::: Article :::
Where's the nearest map, bro?
Where is this happening?
Look at me, show me where the where's a good place to eat.
Yeah, where's a good place to eat?
If your ideal vacation includes whitewater rafting, coal mining, pepperoni rolls, maybe
some of these kind of things, well, we might have a place for you.
According to a new report, the US state that's the most overrun by tourists is, do you want
to take a guess?
Well, I don't know if those, what you just read off were hints at that.
So maybe there, but uh, West Virginia?
My goodness.
My goodness, Seth.
There is.
It was the mining that gave it away, coal mining, yeah.
Nicely done, man.
West Virginia.
Wow.
At least compared to the number of locals.
Right.
Researchers determined the visitors to local ratio for each state by dividing the annual
tourist population by the annual residential population.
Okay.
So it's not the most popular tourist destination.
It's just the most tourism traffic above the people who actually live there.
Per capita, right?
That makes sense.
Yeah.
West Virginia has the highest visitor to local ratio with 42.4 to one.
Whoa.
That is a lot.
That's a lot.
Wow.
North Dakota is next, followed by Delaware, Rhode Island, Vermont, Ohio, Tennessee, New Mexico,
Idaho, and Wisconsin.
Oh, okay.
So now Wisconsin's got a little higher population than a lot of those states.
:::
◆ **Requirement a**:
Answer from the transcript:
(i) Which state has the highest visitor-to-local ratio, and what is that ratio?
(ii) How did researchers calculate each state's visitor-to-local ratio?
(iii) Which state comes next after the top state?
These records bear no relation to the transcript.
::: Provided information :::
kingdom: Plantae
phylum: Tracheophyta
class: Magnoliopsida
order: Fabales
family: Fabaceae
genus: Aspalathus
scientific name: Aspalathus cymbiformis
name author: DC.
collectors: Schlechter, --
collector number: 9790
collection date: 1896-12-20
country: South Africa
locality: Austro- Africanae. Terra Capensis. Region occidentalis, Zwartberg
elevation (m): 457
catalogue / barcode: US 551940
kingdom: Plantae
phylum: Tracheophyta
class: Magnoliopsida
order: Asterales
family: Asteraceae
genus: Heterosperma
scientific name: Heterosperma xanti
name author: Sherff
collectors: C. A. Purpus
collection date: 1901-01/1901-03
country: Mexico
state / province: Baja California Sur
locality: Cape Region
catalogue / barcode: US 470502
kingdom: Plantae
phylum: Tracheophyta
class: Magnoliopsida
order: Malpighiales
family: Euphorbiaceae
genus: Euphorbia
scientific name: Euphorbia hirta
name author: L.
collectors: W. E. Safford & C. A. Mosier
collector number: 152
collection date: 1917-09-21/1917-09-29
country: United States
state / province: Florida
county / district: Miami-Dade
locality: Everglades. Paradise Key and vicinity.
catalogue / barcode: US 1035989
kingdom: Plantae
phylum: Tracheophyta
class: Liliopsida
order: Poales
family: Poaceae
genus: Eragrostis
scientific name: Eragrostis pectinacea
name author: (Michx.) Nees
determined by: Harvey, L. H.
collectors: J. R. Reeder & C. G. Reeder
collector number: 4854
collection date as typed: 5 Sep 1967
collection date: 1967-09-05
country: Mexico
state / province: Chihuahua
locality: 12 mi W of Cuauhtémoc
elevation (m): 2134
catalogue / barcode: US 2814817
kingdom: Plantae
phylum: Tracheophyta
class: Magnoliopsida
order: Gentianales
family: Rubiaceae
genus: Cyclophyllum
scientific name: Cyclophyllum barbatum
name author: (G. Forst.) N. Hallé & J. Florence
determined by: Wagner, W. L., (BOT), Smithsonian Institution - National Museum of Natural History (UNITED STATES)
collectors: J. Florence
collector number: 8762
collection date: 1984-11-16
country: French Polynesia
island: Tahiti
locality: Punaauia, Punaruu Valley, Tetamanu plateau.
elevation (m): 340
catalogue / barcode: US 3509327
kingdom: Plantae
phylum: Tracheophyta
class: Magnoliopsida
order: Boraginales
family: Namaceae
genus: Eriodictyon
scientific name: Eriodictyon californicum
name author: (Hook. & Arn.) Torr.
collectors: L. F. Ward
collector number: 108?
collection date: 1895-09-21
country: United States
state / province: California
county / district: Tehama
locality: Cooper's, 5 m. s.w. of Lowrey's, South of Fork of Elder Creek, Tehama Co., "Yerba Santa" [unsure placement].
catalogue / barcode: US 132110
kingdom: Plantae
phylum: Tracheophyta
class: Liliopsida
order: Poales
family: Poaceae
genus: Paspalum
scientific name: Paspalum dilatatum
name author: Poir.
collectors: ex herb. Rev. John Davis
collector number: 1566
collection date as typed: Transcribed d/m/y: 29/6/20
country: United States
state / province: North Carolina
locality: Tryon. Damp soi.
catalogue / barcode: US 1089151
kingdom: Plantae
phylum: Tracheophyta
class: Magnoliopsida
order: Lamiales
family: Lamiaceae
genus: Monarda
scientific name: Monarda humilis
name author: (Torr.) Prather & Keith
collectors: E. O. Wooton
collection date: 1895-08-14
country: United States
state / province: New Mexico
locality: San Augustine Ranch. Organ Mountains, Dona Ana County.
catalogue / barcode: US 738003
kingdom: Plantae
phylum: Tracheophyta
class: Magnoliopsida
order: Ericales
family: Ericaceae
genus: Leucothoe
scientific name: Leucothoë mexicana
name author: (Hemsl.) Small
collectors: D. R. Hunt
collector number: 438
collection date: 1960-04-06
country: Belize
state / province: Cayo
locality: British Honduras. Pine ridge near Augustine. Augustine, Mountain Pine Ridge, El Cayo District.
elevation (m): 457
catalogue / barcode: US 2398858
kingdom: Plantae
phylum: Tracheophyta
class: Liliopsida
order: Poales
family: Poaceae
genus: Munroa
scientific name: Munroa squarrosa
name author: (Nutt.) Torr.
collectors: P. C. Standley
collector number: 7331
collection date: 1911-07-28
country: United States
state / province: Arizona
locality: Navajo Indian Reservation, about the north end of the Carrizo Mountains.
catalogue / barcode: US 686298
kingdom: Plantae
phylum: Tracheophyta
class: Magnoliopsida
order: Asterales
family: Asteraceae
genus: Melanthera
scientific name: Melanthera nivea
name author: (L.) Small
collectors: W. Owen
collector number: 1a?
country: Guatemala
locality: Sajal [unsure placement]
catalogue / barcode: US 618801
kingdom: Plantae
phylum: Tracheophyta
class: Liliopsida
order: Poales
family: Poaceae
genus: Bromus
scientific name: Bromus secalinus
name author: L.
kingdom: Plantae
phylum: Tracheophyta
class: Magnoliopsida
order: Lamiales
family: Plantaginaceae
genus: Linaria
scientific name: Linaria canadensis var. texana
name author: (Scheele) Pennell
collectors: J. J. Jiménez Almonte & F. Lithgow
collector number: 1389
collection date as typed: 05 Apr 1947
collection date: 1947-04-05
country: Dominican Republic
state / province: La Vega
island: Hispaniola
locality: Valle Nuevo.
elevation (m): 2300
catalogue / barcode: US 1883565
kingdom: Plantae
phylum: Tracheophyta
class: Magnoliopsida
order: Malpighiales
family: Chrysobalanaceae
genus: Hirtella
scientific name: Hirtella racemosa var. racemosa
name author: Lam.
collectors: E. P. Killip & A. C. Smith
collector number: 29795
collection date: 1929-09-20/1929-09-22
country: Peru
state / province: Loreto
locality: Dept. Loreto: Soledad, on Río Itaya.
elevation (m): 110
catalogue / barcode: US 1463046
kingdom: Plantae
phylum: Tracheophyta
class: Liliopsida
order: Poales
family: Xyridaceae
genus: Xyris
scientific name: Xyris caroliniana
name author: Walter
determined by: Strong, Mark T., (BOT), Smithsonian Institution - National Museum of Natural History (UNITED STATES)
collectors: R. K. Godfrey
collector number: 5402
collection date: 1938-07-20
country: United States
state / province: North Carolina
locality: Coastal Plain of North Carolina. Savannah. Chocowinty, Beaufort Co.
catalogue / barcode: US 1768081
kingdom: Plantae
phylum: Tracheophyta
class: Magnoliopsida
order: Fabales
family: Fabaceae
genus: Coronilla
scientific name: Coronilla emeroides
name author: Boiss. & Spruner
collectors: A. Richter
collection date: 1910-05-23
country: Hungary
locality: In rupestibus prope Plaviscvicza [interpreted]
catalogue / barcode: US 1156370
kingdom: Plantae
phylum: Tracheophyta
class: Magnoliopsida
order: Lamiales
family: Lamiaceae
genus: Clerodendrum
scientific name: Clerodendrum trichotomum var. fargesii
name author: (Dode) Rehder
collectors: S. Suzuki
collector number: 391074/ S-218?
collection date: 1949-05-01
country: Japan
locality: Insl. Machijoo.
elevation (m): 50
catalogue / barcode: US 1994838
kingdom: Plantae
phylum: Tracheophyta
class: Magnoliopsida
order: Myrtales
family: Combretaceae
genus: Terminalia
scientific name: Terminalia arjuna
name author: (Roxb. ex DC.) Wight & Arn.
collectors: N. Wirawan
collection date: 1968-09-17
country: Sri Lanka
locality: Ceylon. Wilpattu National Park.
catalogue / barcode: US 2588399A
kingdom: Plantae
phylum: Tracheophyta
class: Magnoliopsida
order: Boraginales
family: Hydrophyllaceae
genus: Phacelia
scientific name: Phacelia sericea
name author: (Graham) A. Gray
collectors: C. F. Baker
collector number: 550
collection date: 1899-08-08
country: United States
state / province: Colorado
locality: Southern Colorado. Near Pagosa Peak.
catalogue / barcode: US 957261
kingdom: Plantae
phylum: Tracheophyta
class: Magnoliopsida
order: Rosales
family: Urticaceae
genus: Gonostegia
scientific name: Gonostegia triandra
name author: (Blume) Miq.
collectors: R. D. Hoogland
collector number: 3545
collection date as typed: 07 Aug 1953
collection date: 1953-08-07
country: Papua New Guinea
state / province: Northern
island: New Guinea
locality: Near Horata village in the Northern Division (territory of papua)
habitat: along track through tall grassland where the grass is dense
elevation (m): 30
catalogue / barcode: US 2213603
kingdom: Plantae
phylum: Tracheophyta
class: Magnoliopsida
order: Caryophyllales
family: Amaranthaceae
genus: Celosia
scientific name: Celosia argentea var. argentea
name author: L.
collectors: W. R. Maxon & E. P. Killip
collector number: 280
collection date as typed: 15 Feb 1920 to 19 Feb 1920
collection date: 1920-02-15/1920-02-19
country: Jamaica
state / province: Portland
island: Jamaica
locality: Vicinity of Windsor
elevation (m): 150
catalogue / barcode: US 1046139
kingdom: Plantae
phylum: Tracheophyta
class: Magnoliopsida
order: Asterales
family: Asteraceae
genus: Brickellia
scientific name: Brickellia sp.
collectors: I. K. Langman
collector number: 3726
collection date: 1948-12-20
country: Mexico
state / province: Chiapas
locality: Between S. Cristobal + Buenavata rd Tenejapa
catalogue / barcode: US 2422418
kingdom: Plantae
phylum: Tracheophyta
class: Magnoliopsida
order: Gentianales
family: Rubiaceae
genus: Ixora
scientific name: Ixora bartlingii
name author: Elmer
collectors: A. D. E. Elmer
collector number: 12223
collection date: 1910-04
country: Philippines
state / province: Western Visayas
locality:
:::
◆ **Requirement b**: Copy the records. Begin at the line that contains "name author: Boiss. & Spruner" and stop after the line that contains "elevation (m): 30".

◆ **Full solution a**:
(i) West Virginia, with 42.4 to one.
(ii) They divided the annual tourist population by the annual residential population.
(iii) North Dakota.

◆ **Full solution b**:
name author: Boiss. & Spruner
collectors: A. Richter
collection date: 1910-05-23
country: Hungary
locality: In rupestibus prope Plaviscvicza [interpreted]
catalogue / barcode: US 1156370
kingdom: Plantae
phylum: Tracheophyta
class: Magnoliopsida
order: Lamiales
family: Lamiaceae
genus: Clerodendrum
scientific name: Clerodendrum trichotomum var. fargesii
name author: (Dode) Rehder
collectors: S. Suzuki
collector number: 391074/ S-218?
collection date: 1949-05-01
country: Japan
locality: Insl. Machijoo.
elevation (m): 50
catalogue / barcode: US 1994838
kingdom: Plantae
phylum: Tracheophyta
class: Magnoliopsida
order: Myrtales
family: Combretaceae
genus: Terminalia
scientific name: Terminalia arjuna
name author: (Roxb. ex DC.) Wight & Arn.
collectors: N. Wirawan
collection date: 1968-09-17
country: Sri Lanka
locality: Ceylon. Wilpattu National Park.
catalogue / barcode: US 2588399A
kingdom: Plantae
phylum: Tracheophyta
class: Magnoliopsida
order: Boraginales
family: Hydrophyllaceae
genus: Phacelia
scientific name: Phacelia sericea
name author: (Graham) A. Gray
collectors: C. F. Baker
collector number: 550
collection date: 1899-08-08
country: United States
state / province: Colorado
locality: Southern Colorado. Near Pagosa Peak.
catalogue / barcode: US 957261
kingdom: Plantae
phylum: Tracheophyta
class: Magnoliopsida
order: Rosales
family: Urticaceae
genus: Gonostegia
scientific name: Gonostegia triandra
name author: (Blume) Miq.
collectors: R. D. Hoogland
collector number: 3545
collection date as typed: 07 Aug 1953
collection date: 1953-08-07
country: Papua New Guinea
state / province: Northern
island: New Guinea
locality: Near Horata village in the Northern Division (territory of papua)
habitat: along track through tall grassland where the grass is dense
elevation (m): 30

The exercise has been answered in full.